Can a Raman microscope be used for depth profiling and analysis of features below the surface?

Yes.  A confocal Raman microscope can be used to analyse features below the sample surface provided the sample matrix is transparent to the laser.  Typical examples of such analyses include fluid/gas inclusions, contaminants in glass, and layered polymer structures.

On a basic system, manual focusing would be required to locate the required position within the sample, followed by spectral analysis.  If the Raman microscope is equipped with motorised Z (focus) control, then it is possible to acquire depth (Z) profiles through the sample automatically.  Such a profile comprises a full Raman spectrum at each and every depth within the profile, and is then interrogated to generate intensity profiles based on material composition and structure:

  • Raman peak intensity yields a profile of material concentration and distribution
  • Raman peak position yields a profile of molecular structure and phase, and material stress/strain
  • Raman peak width yields a profile of crystallinity and phase

A system which has additional XY motorised sample control can be used to optically slice through the sample, for example, to create an XZ or YZ Raman spectral image.

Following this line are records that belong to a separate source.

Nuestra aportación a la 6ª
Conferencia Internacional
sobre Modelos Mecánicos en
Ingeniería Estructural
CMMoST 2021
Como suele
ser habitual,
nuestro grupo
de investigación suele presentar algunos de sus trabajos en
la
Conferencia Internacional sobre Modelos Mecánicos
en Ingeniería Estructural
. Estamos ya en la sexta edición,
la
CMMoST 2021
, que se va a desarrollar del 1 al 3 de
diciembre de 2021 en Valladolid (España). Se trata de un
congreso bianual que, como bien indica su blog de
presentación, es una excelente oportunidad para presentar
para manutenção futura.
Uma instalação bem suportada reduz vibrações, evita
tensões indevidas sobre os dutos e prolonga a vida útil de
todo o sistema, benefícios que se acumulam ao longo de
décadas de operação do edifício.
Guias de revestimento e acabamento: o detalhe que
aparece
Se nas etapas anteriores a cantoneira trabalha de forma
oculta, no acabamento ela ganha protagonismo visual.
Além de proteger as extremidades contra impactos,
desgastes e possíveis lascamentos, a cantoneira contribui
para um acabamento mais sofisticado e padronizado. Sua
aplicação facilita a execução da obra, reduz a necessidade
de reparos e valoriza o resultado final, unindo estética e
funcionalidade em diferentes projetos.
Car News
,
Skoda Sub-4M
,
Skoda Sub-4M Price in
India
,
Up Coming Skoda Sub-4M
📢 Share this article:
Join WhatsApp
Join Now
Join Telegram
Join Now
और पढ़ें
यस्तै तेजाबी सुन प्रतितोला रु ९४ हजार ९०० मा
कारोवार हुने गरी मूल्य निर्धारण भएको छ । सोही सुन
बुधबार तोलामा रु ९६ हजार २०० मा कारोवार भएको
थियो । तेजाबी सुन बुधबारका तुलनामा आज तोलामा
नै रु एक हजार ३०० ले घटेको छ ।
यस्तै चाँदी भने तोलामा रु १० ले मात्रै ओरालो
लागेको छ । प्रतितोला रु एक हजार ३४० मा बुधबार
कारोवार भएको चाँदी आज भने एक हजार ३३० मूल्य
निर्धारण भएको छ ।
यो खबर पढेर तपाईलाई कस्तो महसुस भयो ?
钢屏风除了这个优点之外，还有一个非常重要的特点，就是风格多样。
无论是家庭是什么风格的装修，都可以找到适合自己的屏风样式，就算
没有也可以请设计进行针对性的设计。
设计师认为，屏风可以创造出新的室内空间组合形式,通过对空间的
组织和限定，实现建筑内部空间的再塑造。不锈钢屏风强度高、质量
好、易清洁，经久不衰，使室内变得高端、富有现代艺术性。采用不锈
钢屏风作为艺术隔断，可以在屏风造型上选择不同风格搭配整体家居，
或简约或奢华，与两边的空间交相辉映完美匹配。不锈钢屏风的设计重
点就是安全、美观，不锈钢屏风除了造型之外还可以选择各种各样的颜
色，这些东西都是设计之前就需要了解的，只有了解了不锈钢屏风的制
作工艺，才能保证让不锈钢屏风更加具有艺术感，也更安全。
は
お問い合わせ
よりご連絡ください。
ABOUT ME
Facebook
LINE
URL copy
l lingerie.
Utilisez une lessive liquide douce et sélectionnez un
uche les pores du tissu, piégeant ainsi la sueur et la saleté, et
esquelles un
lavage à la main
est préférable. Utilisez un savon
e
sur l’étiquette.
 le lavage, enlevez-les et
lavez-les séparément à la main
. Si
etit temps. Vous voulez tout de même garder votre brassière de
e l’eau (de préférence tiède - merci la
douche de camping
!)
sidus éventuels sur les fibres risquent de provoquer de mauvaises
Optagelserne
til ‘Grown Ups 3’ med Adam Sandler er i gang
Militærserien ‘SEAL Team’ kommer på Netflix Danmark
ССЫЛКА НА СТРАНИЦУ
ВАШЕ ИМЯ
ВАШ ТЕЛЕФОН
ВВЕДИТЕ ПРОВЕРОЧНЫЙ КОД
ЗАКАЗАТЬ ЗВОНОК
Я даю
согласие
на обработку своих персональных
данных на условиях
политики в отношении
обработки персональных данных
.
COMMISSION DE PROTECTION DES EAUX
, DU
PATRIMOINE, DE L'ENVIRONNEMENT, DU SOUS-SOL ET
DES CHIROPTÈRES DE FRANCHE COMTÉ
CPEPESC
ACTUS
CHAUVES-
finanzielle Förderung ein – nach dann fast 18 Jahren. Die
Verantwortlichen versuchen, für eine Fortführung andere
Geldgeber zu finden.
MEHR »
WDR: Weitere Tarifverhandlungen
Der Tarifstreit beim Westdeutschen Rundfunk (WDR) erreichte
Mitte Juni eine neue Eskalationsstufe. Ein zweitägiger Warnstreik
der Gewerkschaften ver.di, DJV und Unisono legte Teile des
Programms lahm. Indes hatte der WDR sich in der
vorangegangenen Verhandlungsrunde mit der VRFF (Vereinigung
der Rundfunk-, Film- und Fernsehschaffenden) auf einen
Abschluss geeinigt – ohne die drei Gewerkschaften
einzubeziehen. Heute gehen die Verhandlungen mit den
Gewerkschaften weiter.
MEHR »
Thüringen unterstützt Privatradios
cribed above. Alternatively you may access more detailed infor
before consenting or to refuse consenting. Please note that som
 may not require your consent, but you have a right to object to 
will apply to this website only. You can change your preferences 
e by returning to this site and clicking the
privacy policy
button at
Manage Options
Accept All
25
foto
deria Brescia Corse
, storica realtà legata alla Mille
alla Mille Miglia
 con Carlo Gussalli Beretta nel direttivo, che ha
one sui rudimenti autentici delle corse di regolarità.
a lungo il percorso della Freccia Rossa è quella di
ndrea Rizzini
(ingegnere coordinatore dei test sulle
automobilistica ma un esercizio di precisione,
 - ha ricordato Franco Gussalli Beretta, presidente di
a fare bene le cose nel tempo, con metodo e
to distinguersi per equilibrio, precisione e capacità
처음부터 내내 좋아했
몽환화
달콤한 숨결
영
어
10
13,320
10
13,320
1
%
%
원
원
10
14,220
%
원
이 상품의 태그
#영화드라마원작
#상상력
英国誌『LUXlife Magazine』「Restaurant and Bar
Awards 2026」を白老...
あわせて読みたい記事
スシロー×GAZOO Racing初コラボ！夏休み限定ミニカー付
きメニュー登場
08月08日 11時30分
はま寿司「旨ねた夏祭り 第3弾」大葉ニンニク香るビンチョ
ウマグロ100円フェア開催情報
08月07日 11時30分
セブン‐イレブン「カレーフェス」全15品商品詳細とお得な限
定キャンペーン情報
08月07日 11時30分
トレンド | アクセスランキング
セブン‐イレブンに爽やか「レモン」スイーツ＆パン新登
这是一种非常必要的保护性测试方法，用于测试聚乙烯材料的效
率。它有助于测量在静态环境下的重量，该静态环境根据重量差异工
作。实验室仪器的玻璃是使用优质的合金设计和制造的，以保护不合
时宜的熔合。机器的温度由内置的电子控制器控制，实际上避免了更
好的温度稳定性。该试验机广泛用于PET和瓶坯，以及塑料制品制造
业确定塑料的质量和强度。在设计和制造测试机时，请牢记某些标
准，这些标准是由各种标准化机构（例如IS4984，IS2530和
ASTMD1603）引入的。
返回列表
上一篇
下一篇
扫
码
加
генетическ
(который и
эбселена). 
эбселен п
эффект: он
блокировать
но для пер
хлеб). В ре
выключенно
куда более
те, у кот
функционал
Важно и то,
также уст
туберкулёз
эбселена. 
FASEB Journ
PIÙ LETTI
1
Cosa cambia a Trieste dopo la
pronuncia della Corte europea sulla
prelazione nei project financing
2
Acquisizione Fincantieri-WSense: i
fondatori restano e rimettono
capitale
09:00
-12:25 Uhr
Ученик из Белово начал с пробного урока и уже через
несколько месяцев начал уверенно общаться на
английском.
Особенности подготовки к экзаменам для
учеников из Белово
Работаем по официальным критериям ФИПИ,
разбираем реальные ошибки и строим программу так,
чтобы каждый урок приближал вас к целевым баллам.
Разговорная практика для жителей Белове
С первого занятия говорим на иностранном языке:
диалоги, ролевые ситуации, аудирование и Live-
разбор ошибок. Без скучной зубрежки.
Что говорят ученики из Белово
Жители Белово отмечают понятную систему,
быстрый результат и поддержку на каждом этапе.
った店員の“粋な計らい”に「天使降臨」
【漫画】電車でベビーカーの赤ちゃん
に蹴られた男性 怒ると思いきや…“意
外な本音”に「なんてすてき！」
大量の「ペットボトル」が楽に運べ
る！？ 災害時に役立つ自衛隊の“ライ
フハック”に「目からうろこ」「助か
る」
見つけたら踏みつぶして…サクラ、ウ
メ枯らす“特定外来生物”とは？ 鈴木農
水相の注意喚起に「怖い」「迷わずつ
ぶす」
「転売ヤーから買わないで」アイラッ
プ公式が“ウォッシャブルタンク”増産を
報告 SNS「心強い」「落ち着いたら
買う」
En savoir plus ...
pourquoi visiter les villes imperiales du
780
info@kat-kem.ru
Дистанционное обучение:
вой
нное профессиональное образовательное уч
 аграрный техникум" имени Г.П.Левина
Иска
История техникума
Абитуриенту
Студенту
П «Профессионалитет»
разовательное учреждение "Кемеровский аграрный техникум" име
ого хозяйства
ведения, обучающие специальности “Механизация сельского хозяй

Raman depth profile of a layered polymer structure
Raman depth profile of a layered polymer structure, showing the distribution of three chemically distinct layers from the surface (left hand side) down to 40 µm below the surface (right hand side)
Raman cross section of a layered polymer structure
Raman cross section of a layered polymer structure, showing the capability of confocal Raman microscopy for analysis of µm thick layers. Total scan depth (Z) is 10 µm.